Clarify BERT model learnable parameters


I want to use HateBERT from the paper’s repository, which is a BERT model that its pre-training was extended in abusive language.

In order to do that, I created a BERT model (bert-base-uncased in PyTorch) and tried to load HateBERT’s weights with load_state_dict() (after having made minor changes in parameters names, to match BERT’s).

load_state_dict() throws the error:

RuntimeError: Error(s) in loading state_dict for BertModel:
	Missing key(s) in state_dict: "embeddings.position_ids".

which means that the BERT model requires embeddings.position_ids. I checked this tensor and it is not a PyTorch parameters tensor, just a tensor. From the error message, it is also evident that all other parameters match, otherwise their names would also be mentioned. Can someone explain?

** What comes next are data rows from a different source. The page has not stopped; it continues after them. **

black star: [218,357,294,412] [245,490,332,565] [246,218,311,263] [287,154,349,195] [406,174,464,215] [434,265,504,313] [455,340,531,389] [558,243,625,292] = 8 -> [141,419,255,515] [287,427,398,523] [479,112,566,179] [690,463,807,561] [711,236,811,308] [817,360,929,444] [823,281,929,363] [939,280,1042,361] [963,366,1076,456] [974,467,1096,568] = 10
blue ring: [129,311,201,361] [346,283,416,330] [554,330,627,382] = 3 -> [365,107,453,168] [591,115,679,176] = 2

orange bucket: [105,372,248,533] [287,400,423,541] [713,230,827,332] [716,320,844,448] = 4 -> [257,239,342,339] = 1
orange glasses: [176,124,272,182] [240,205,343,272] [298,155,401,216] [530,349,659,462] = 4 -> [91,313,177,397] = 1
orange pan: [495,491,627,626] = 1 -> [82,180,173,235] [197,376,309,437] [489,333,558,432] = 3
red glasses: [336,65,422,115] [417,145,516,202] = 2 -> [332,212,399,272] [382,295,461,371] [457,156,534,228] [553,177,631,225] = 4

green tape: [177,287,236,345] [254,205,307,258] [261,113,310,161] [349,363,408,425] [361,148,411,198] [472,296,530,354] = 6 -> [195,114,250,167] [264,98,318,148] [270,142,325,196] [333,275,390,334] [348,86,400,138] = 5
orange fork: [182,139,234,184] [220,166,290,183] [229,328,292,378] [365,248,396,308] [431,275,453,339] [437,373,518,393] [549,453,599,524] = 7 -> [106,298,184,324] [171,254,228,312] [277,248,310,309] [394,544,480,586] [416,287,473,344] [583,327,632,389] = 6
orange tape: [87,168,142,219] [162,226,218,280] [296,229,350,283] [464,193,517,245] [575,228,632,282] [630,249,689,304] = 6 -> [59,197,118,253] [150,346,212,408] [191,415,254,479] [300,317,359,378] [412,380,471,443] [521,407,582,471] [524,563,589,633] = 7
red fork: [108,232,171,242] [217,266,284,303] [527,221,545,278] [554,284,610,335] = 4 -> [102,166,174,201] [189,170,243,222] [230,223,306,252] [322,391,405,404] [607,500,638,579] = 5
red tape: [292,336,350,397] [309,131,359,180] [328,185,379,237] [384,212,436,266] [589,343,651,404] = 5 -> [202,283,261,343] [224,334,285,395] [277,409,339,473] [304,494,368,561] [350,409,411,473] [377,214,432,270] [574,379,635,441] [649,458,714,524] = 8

HateBERT is available on the hub. GroNLP/hateBERT · Hugging Face

from transformers import AutoTokenizer, AutoModelForMaskedLM
tokenizer = AutoTokenizer.from_pretrained("GroNLP/hateBERT")

model = AutoModelForMaskedLM.from_pretrained("GroNLP/hateBERT")

Thank you @BramVanroy, and sorry for my late response.

Is there a way to know that the Hugging Face library has that model, and do not make the OP in the first place? The question is to avoid future posts, and make a better search in advance.

Sure, you can look for a model on the hub.

Thank you @BramVanroy!

1 Like